The US private bank is also overweight developed market large-cap equities – apart from the US – and also smiles on global real estate investment trusts (REITs), and gold. Its largest underweight position, meanwhile, is in European government bonds, Japanese government bonds and cash, and short-term US Treasuries.

The firm said that the pandemic has heavily distorted prices of various assets, creating mispricings that investors can exploit with the view that sooner or later, such prices will revert to their mean levels over time. 
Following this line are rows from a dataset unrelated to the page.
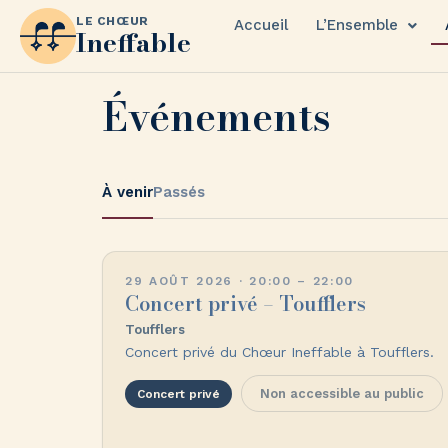
LE CHŒUR
Accueil
L’Ensemble
Ineffable
Événements
À venir
Passés
29 AOÛT 2026 · 20:00 – 22:00
Concert privé – Toufflers
Toufflers
Concert privé du Chœur Ineffable à Toufflers.
Non accessible au public
Concert privé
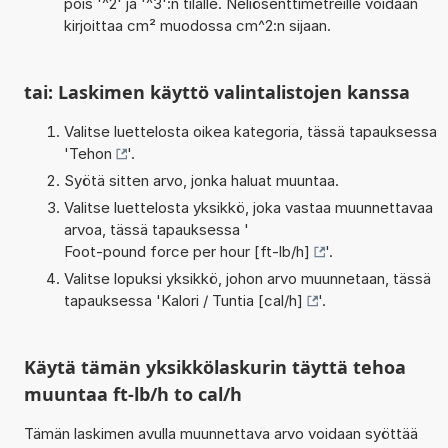
pois '^2' ja '^3':n tilalle. Neliösenttimetreille voidaan
kirjoittaa cm² muodossa cm^2:n sijaan.
tai: Laskimen käyttö valintalistojen kanssa
Valitse luettelosta oikea kategoria, tässä tapauksessa
'
Tehon
'.
Syötä sitten arvo, jonka haluat muuntaa.
Valitse luettelosta yksikkö, joka vastaa muunnettavaa
arvoa, tässä tapauksessa '
Foot-pound force per hour [ft-lb/h]
'.
Valitse lopuksi yksikkö, johon arvo muunnetaan, tässä
tapauksessa '
Kalori / Tuntia [cal/h]
'.
Käytä tämän yksikkölaskurin täyttä tehoa
muuntaa ft-lb/h to cal/h
Tämän laskimen avulla muunnettava arvo voidaan syöttää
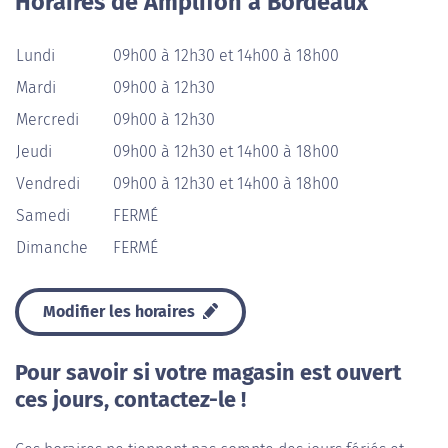
Horaires de Amplifon à Bordeaux
Lundi
09h00 à 12h30 et 14h00 à 18h00
Mardi
09h00 à 12h30
Mercredi
09h00 à 12h30
Jeudi
09h00 à 12h30 et 14h00 à 18h00
Vendredi
09h00 à 12h30 et 14h00 à 18h00
Samedi
FERMÉ
Dimanche
FERMÉ
Modifier les horaires
Pour savoir si votre magasin est ouvert
ces jours, contactez-le !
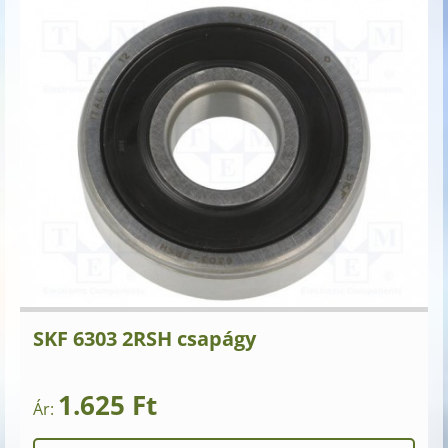
SKF 6303 2RSH csapágy
1.625 Ft
Ár:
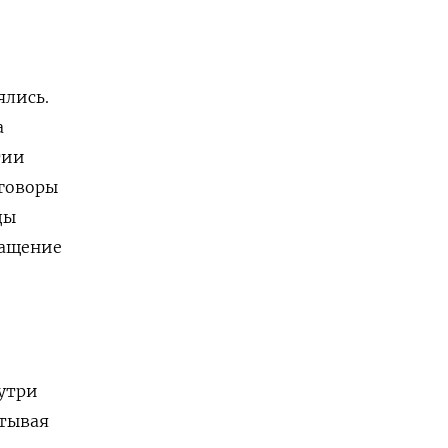
ялись.
а
тии
еговоры
ды
гащение
утри
итывая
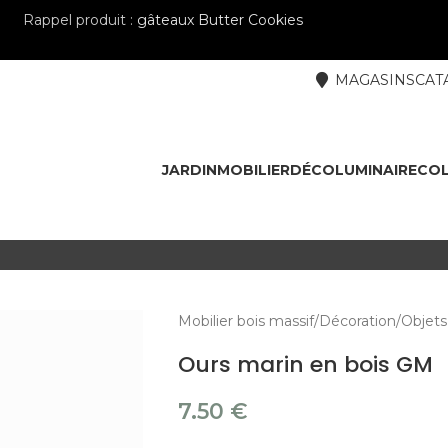
Rappel produit :
gâteaux Butter Cookies
MAGASINS
CAT
JARDIN
MOBILIER
DÉCO
LUMINAIRE
COL
Mobilier bois massif
Décoration
Objets
Ours marin en bois GM
7.50
€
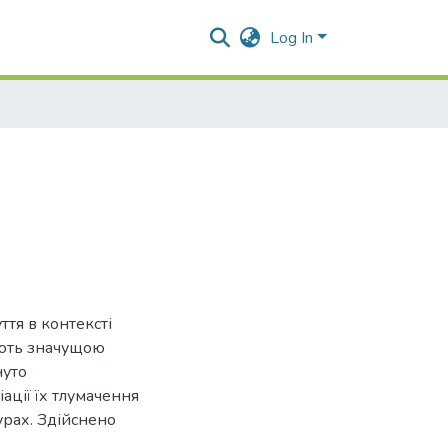
Log In
ття в контексті
ають значущою
нуто
ації їх тлумачення
турах. Здійснено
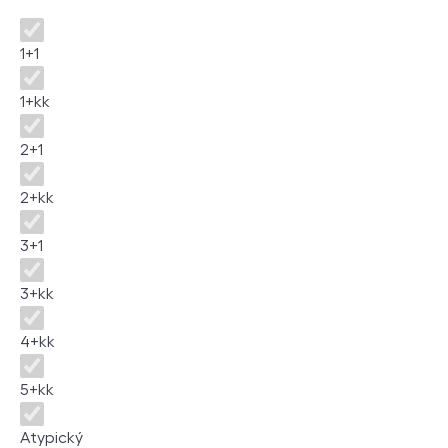
Dispozice
1+1
1+kk
2+1
2+kk
3+1
3+kk
4+kk
5+kk
Atypický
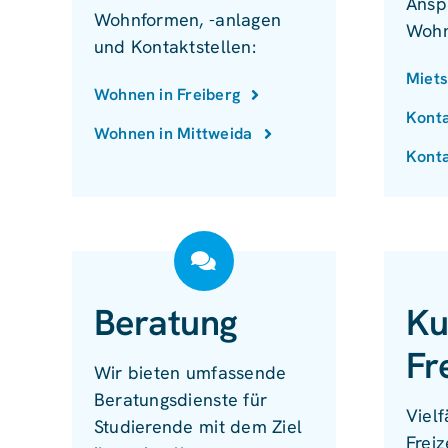
Ansp
Wohnformen, -anlagen
Wohn
und Kontaktstellen:
Miets
Wohnen in Freiberg
Konta
Wohnen in Mittweida
Konta
Beratung
Ku
Fr
Wir bieten umfassende
Beratungsdienste für
Vielf
Studierende mit dem Ziel
Freiz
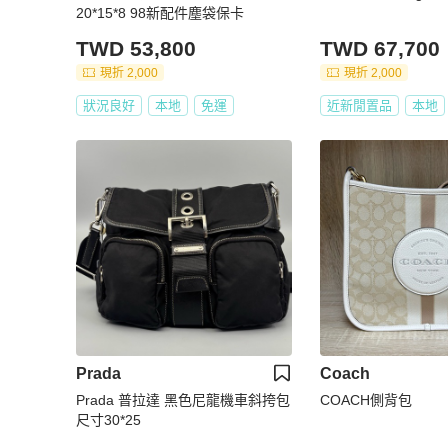
20*15*8 98新配件塵袋保卡
TWD 53,800
TWD 67,700
現折 2,000
現折 2,000
狀況良好
本地
免運
近新閒置品
本地
Prada
Coach
Prada 普拉達 黑色尼龍機車斜挎包
COACH側背包
尺寸30*25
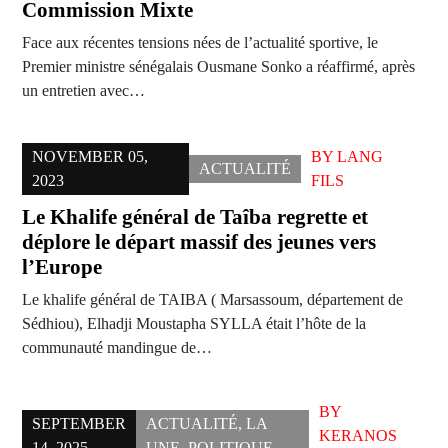
Commission Mixte
Face aux récentes tensions nées de l’actualité sportive, le
Premier ministre sénégalais Ousmane Sonko a réaffirmé, après
un entretien avec…
NOVEMBER 05,
BY
LANG
ACTUALITÉ
2023
FILS
Le Khalife général de Taîba regrette et
déplore le départ massif des jeunes vers
l’Europe
Le khalife général de TAIBA ( Marsassoum, département de
Sédhiou), Elhadji Moustapha SYLLA était l’hôte de la
communauté mandingue de…
BY
SEPTEMBER
ACTUALITÉ
,
LA
KERANOS
14, 2025
UNE
,
POLITIQUE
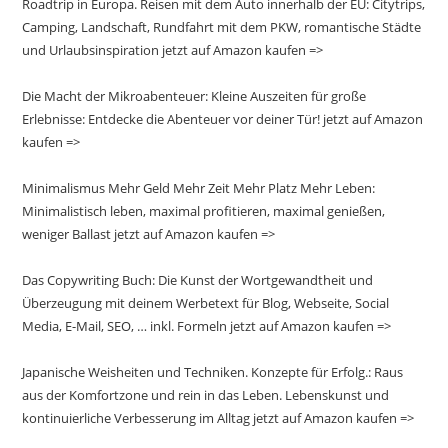
Roadtrip in Europa. Reisen mit dem Auto innerhalb der EU: Citytrips,
Camping, Landschaft, Rundfahrt mit dem PKW, romantische Städte
und Urlaubsinspiration jetzt auf Amazon kaufen =>
Die Macht der Mikroabenteuer: Kleine Auszeiten für große
Erlebnisse: Entdecke die Abenteuer vor deiner Tür! jetzt auf Amazon
kaufen =>
Minimalismus Mehr Geld Mehr Zeit Mehr Platz Mehr Leben:
Minimalistisch leben, maximal profitieren, maximal genießen,
weniger Ballast jetzt auf Amazon kaufen =>
Das Copywriting Buch: Die Kunst der Wortgewandtheit und
Überzeugung mit deinem Werbetext für Blog, Webseite, Social
Media, E-Mail, SEO, … inkl. Formeln jetzt auf Amazon kaufen =>
Japanische Weisheiten und Techniken. Konzepte für Erfolg.: Raus
aus der Komfortzone und rein in das Leben. Lebenskunst und
kontinuierliche Verbesserung im Alltag jetzt auf Amazon kaufen =>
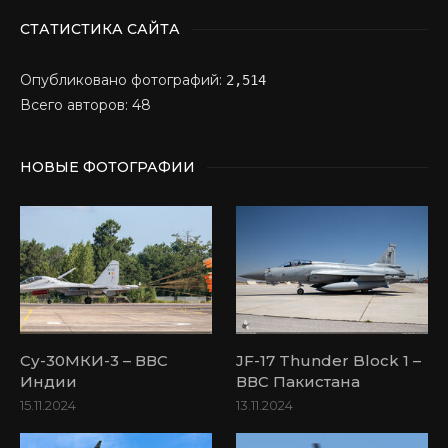
СТАТИСТИКА САЙТА
Опубликовано фотографий:
2,514
Всего авторов: 48
НОВЫЕ ФОТОГРАФИИ
Су-30МКИ-3 – ВВС
JF-17 Thunder Block 1 –
Индии
ВВС Пакистана
15.11.2024
13.11.2024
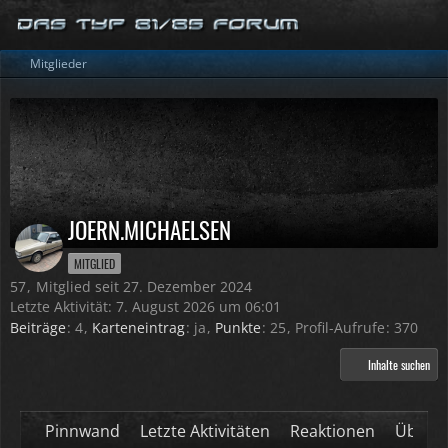
Mitglieder
JOERN.MICHAELSEN
MITGLIED
57
Mitglied seit 27. Dezember 2024
Letzte Aktivität:
7. August 2026 um 06:01
Beiträge
4
Karteneintrag
ja
Punkte
25
Profil-Aufrufe
370
Inhalte suchen
Pinnwand
Letzte Aktivitäten
Reaktionen
Über m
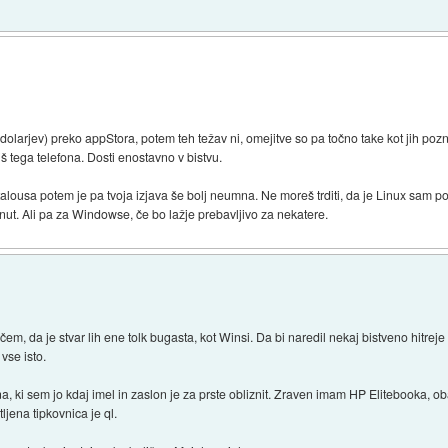
0 dolarjev) preko appStora, potem teh težav ni, omejitve so pa točno take kot jih poz
š tega telefona. Dosti enostavno v bistvu.
talousa potem je pa tvoja izjava še bolj neumna. Ne moreš trditi, da je Linux sam po
inut. Ali pa za Windowse, če bo lažje prebavljivo za nekatere.
, da je stvar lih ene tolk bugasta, kot Winsi. Da bi naredil nekaj bistveno hitreje
 vse isto.
, ki sem jo kdaj imel in zaslon je za prste obliznit. Zraven imam HP Elitebooka, ob
ljena tipkovnica je ql.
“Our strategy is to seek to retain or expand exposures to valued income-generating investments and long-term growth opportunities while adding exposure to beaten down assets that may retrospectively appear undervalued a year or more from now,” the bank said in its briefing note on 2021 strategy this week. 

David Bailin, chief investment officer, said clients should diversify globally in equities as a way of protecting the downside. In a conference call with journalists, he was asked by this news service how investors can hedge risks when bond yields are so low. Bailin said that clients are often insufficiently diversified on the non-US market side, so being more diversified was an important step. Many markets are not greatly correlated at the moment, so there are also benefits to spreading investments around, he said.

The bank has also issued structured notes, with certain risk limits, as a way for clients to capture some equity exposure but for a controlled measure of risk, Bailin said. Citi Private Bank has issued 75 per cent more of these notes over the past year.

“COVID-19 has changed asset prices on the way in and will change asset prices on the way out,” Bailin said.

“We think non-US markets are going to outperform Brexit ending,” he said.